All the convlayers can be thought of as a feature extractor. The uppermost convlayer contains the most abstract feature maps in the layer stack. On top of it, a few fully connected layers will then manage the feature classification, outputting the labels corresponding to what the network thinks it is seeing in the image. While the convlayers are like images and base their output on examining their input through the kernel windows, looking at the neighboring pixels only, the fully connected layers are one-dimensional, and each output is determined as a function of all inputs.

And now to neural-style

While it is possible to construct neural networks that output images, the typical convnets described above do nothing of the sort. They take in a image and output a classification. Still, neural-style uses a well-trained convnet model to its advantage to produce fine images combining the desired content and style.

This is achieved by using the welltrained model to measure the content and the style. The process is roughly as follows:

  • feed the content image into the model and store the output from selected content layers as the content target
  • feed the style image into the model and store a style representation from the output of the selected style layers as the style target
  • create a new image initialized by noise
  • feed this image into the model and make the same measurements as with the content and style images
  • calculate the difference with regard to both content and style targets, respectively
  • adjust the new image slightly, looking for a minimum of the content and style differences
  • continue the process of adjusting and measuring the new image until we are happy with the results or a certain number iterations has been passed

It is interesting to note that the process of finetuning the new image is actually very similar to training a new neural network, and makes use of same procedures in looking for the minimum difference (usually called “loss”). So, in a way, we are training a new image to become as close to the content and style as possible, using the neural model as a tool for measuring the loss.

Where does this take us?

Now that we understand the basics how the convnet works and how neural-style uses it in the creation of new images, we can start to see what is at stake when choosing the layers for content and style in neural-style. The lower layers see simple features but have more spatial accuracy, the higher ones see complex features with less spatial accuracy.  Of course, it is still unclear what features each model actually detects in all its layers, but that too can be studied experimentally, for instance producing images such as the two examples above. But that is a different story already.

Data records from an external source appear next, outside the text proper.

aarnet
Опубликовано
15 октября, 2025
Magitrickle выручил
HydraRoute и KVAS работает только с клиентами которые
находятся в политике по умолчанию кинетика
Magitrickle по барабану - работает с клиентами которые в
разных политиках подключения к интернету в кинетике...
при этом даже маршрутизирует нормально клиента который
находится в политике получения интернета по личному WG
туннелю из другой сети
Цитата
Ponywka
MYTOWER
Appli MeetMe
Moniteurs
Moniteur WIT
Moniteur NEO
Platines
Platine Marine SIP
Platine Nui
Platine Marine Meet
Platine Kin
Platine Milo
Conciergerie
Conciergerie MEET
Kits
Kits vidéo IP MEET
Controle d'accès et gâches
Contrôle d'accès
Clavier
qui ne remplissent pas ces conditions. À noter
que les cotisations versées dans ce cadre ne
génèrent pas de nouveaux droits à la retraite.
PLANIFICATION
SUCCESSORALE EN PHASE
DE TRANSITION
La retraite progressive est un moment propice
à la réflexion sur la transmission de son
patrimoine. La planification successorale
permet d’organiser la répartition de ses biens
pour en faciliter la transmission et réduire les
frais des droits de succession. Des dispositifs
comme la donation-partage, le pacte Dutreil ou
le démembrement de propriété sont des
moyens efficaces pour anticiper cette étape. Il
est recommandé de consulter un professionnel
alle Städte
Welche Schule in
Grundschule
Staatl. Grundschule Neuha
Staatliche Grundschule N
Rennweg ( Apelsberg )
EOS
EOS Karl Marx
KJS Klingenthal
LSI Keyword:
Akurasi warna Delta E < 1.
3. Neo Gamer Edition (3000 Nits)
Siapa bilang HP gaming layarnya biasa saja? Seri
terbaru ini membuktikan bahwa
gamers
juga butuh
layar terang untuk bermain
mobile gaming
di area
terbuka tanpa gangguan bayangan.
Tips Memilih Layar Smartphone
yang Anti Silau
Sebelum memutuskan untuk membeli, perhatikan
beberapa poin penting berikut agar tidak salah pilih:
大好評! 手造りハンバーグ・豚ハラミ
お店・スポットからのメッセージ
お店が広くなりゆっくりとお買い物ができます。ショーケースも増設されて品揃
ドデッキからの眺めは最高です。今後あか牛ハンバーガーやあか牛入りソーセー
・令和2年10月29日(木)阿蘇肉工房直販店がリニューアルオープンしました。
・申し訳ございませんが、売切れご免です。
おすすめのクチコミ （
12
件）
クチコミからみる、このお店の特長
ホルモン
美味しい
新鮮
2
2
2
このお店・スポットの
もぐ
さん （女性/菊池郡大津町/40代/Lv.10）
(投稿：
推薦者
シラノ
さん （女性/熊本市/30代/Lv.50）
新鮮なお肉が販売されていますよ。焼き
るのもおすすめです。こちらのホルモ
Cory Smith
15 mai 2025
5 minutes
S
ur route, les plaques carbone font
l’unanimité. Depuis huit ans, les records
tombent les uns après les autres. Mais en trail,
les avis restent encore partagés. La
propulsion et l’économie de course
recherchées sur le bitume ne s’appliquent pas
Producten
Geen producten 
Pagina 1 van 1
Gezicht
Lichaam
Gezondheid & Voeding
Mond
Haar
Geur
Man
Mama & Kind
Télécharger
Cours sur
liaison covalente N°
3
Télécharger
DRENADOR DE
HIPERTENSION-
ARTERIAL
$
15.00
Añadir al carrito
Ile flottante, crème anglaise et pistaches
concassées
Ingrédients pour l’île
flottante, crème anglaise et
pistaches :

We can also see now that neural-style only makes use of the feature extractor part of a neural model. The fully connected layers, so essential for classification, the original application of these models, is not used at all. There are two reasons for this: the information of these layers is too abstract and these layers totally ignore the spatial, two-dimensional layout of the images. If you start wondering what would happen if neural-style used these layers, have a look at my previous posts starting at Controlling image content with FC layers.

The fact that neural-style has no use for the fully connected layers has also implications that are not so obvious. For instance, if we want to start training our own neural models, it is easiest to start by taking an existing, already trained model and finetune it using our own image dataset. This is by far the fastest and easiest way to create a model which responds to a customized image dataset. The fine-tuning process, however, mainly modifies the fully connected layers, which as we know are not used in neural-style. But the issue of training one’s own model is already a different story.